Lilypie Fourth Birthday tickers

13 Ekim 2015 Salı

Sadece İnsan

Bir süredir yazamıyorum. Sonbaharla birlikte hayatımıza uğrayan negatif hava, benim yazma performansımı da etkiledi elbette. Önce “hiç-bir-şey-yapmak-istememe” sendromuna yakalandım. Blog yazmak için bile vakit bulamadım. Vakit bulamamak derken, elbette en yoğun insanın bile, hiç değilse haftada bir gün yarım saat vakti olabilir. Ama yazı yazmak salt elleri klavyede dolandırmak değil. Sakin olmalı insan, başka düşüncelerden arınabilmeli ve yazmak istediği konuya yoğunlaşabilmeli. Bunun için enerji bulabilmeli. İşte o yoğunlaşma olmayınca, yazı da olmuyor. Oysa hayat akıyor ve Ege büyüyor.

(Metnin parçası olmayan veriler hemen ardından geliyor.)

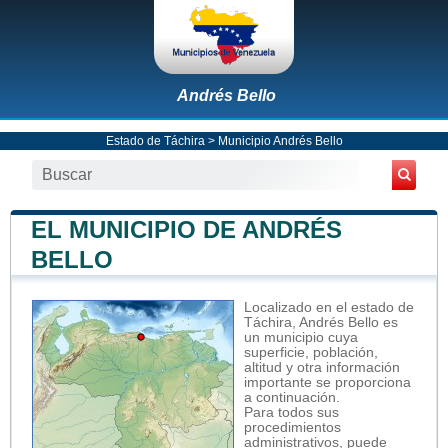
Andrés Bello
Estado de Táchira
>
Municipio Andrés Bello
EL MUNICIPIO DE ANDRÉS
BELLO
Localizado en el estado de
Táchira, Andrés Bello es
un municipio cuya
superficie, población,
altitud y otra información
importante se proporciona
a continuación.
Para todos sus
procedimientos
administrativos, puede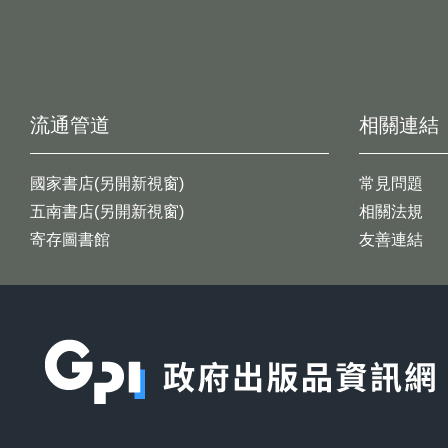
流通管道
相關連結
國家書店(另開新視窗)
常見問題
五南書店(另開新視窗)
相關法規
寄存圖書館
友善連結
:::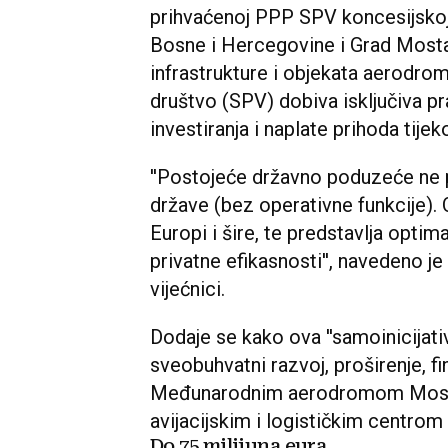
prihvaćenoj PPP SPV koncesijskoj 
Bosne i Hercegovine i Grad Mostar
infrastrukture i objekata aerodr
društvo (SPV) dobiva isključiva pra
investiranja i naplate prihoda tijek
''Postojeće državno poduzeće ne p
države (bez operativne funkcije).
Europi i šire, te predstavlja opti
privatne efikasnosti'', navedeno je
vijećnici.
Dodaje se kako ova ''samoinicija
sveobuhvatni razvoj, proširenje, fi
Međunarodnim aerodromom Mosta
avijacijskim i logističkim centrom
Do 75 milijuna eura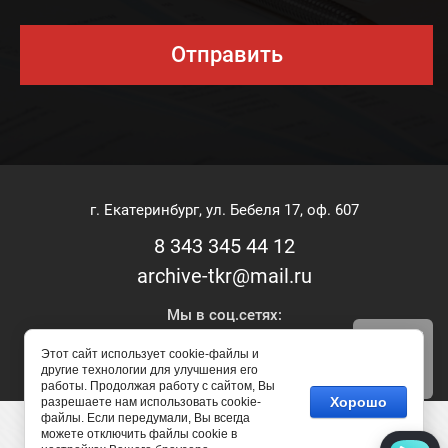
Отправить
г. Екатеринбург, ул. Бебеля 17, оф. 607
8 343 345 44 12
archive-tkr@mail.ru
Мы в соц.сетях:
Этот сайт использует cookie-файлы и
другие технологии для улучшения его
работы. Продолжая работу с сайтом, Вы
Хорошо
разрешаете нам использовать cookie-
файлы. Если передумали, Вы всегда
Copyright © 2018 - 2026
можете отключить файлы cookie в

Enerjim yeni yeni dönmeye başladı şu sıralar. O yüzden daha fazla uzaklaşmadan Ege’nin günlüğünü tutmaya devam etmek istiyorum. Her ne kadar, daha çok olan enerjim, #ankarakatliamı sebebiyle sönmüş olsa da, hayat devam ediyor. Bu ülkede ölmek kolay. Bu ülkede, “ecelinle ölmek” zor. O kadar kötü günler yaşıyoruz ki, en kötü olanı ise daha da kötü günler görecek olmamızı artık bekliyor buna şaşırmıyor olmamız. Ama her ne olursa olsun, bizim çocuklarımız var ve biz çocuklarımız için, bu ülkenin geleceği için, umutlu olmak zorundayız. Umudu hep beslemek, yeşertmek zorundayız.


Keşke hep barış ortamı içinde yaşasan çocuğum… Keşke hep mutlu olsak… Keşke, üzüldüğümüz tek şey, bilmemne liginde futbol kupasını alamamış olmak falan olsa… Keşke sen, ben, o olmasa, siz biz diye ayrışmasak… Keşke saklambaç oynadığın, ya da okulda sıranı paylaştığın, ya da iş yerinde karşı masanda oturan arkadaşlarının etnik kimliğini hiç bilmesen, öğrenme gereği duymasan…. Kimseye nerelisin diye sorulmasa… Aynı, küçükken bana sorulan “Alevi misiniz?” sorusuna yanıt veremeden beklerken, “Alevi ne demek ki acaba?” diye düşünen çocukluğum gibi masum kalabilse tüm çocuklar… “Yukarı kattaki Kürt komşularımızın ikramı…” diye sevgiyle ve hürmetle bahsederken babaannem komşularından, “anne, kürt ne demek?” sorusuna, “kökenleri yavrum, ama takılma sen böyle şeylere, hepimiz komşuyuz ve iyi insanlarız, ne olduğumuzun, doğduğumuz yerin önemi yok” diyebilen annelere sahip olabilse tüm çocuklar…. Onlar daha çocuk… Hepsi. Sadece çocuk. Keşke büyüdüklerinde de “sadece insan” olabilseler….

Keşke, keşke demek zorunda kalmasaydık....



4 yorum:

  1. Nasıl bu hale getirildik? Siyaset oyunlarıyla, koltuk sevdalarıyla nasıl böyle bölündük parçalandık? :( Her etnik kökenin güzelliklerini anmak varken..

    YanıtlaSil
    Yanıtlar
    1. Ne zaman unutmaya ve birlikte güle oynaya yaşamaya başlasak, hop birileri yine devreye giriyor ve herşeyi tepetaklak ediyor. Siyasi oyunların oyuncağı olmaktan bıktım artık. Gitsinler gemicikleriyle falan oynasınlar artık!!!